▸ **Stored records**
====

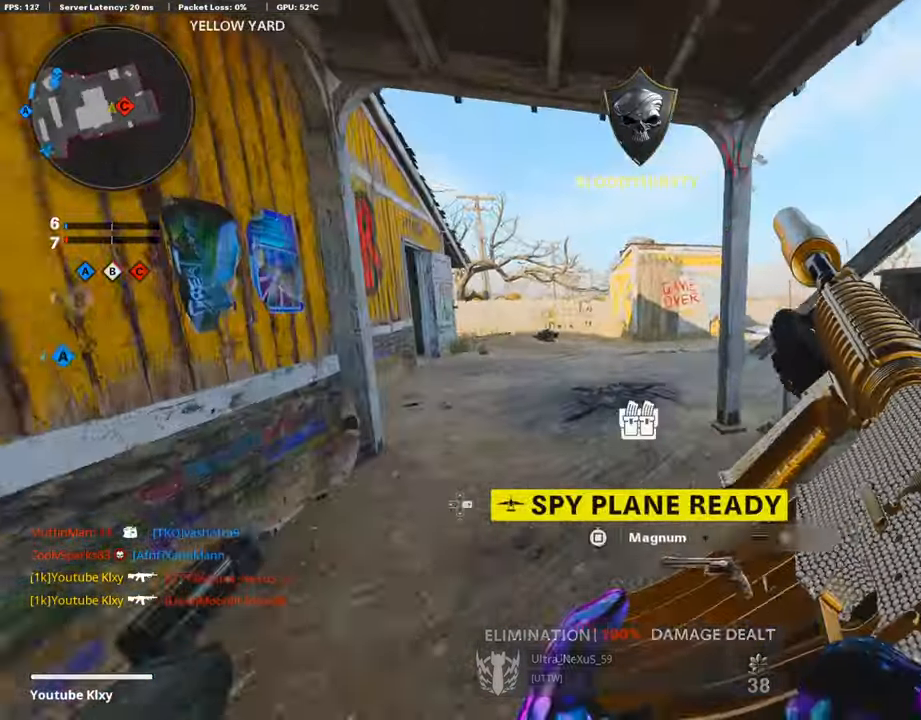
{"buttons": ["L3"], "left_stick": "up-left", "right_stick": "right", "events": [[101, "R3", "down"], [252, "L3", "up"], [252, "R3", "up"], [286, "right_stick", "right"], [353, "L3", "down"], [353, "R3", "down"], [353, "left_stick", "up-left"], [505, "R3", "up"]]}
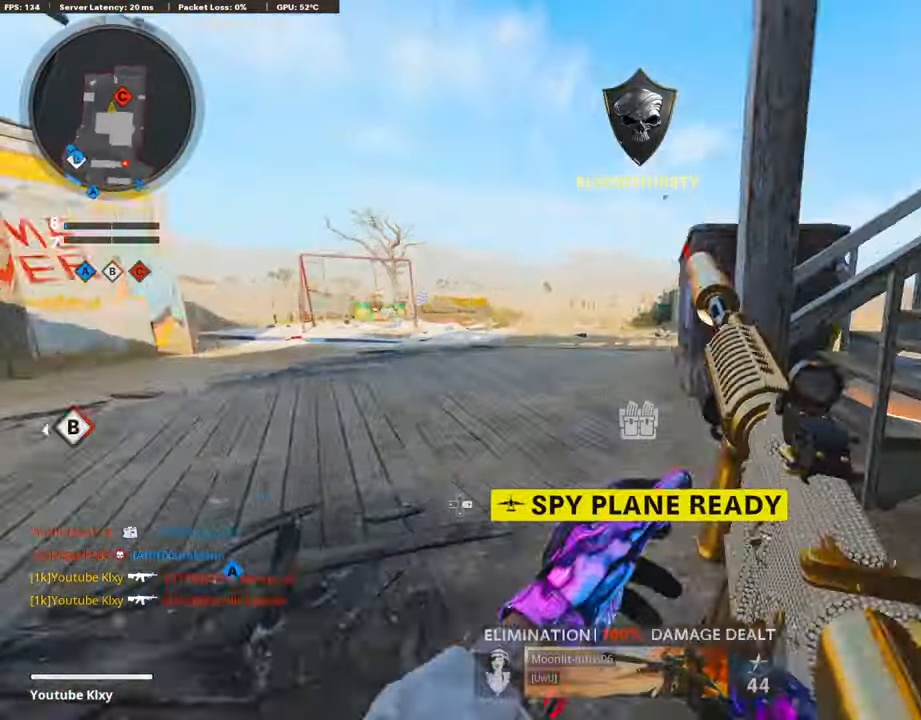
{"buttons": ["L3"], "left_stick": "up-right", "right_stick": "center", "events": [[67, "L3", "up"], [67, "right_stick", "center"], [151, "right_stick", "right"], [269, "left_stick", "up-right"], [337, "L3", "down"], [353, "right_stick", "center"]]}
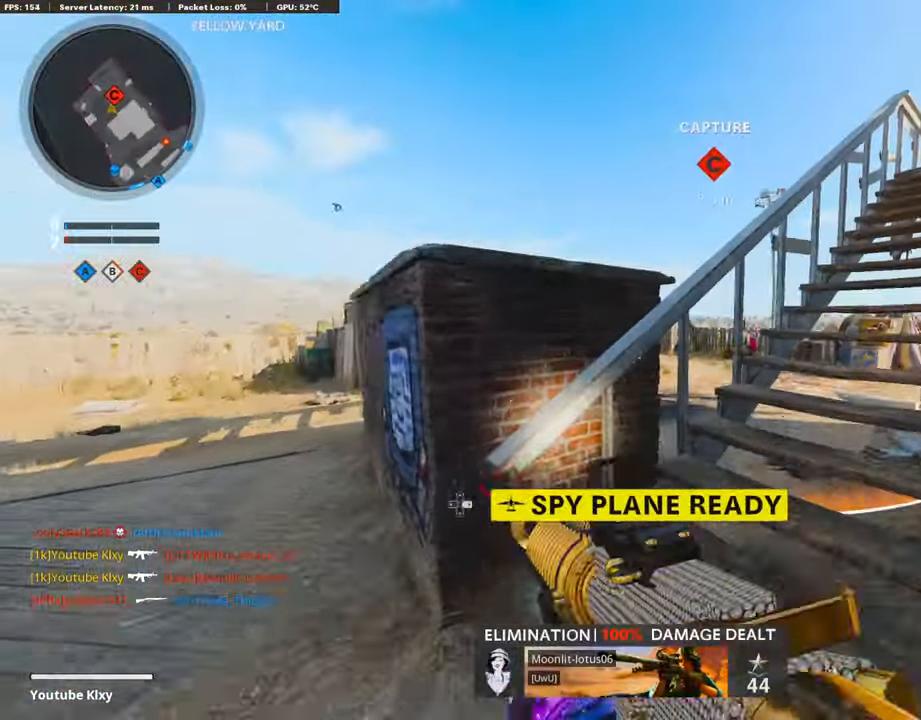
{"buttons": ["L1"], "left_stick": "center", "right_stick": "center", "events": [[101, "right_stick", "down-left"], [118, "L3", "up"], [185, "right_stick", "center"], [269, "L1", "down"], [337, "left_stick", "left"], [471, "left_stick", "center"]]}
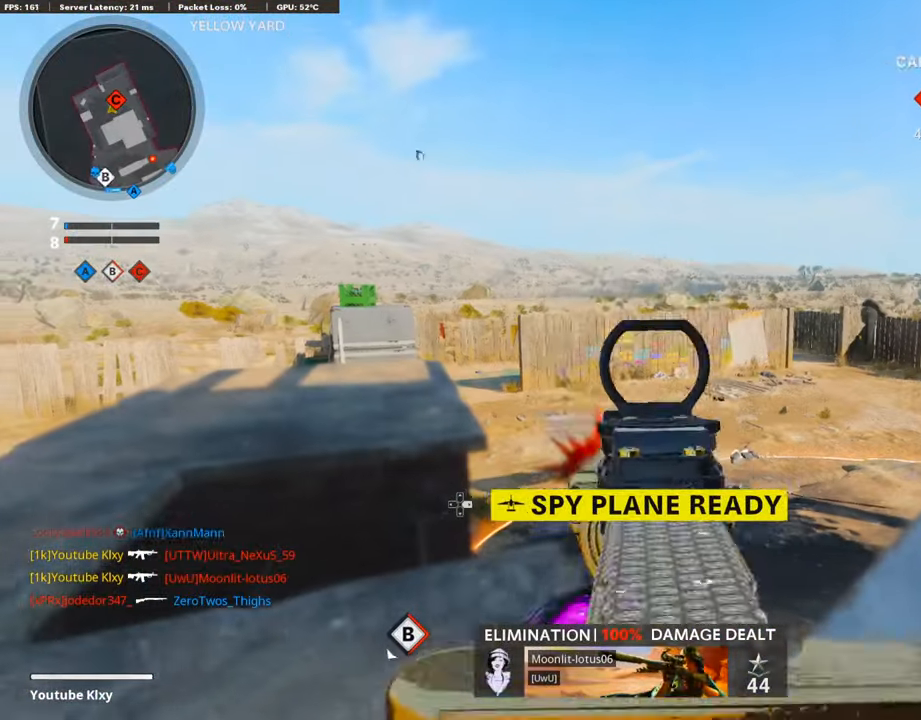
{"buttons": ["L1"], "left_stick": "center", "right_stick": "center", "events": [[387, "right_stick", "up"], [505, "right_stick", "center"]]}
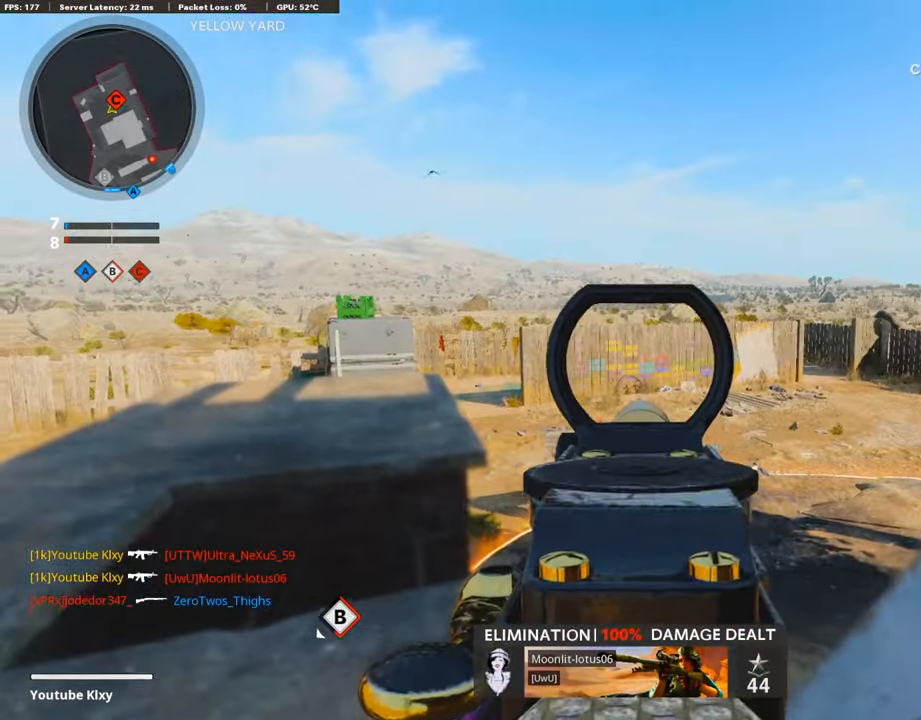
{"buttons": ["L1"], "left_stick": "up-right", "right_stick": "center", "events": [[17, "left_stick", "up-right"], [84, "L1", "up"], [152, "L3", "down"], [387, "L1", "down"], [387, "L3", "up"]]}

====

▸ **Exercise brief**
In the records above, the lines containing the string "center" should be counted; give only the total.

▸ **Answer box**
4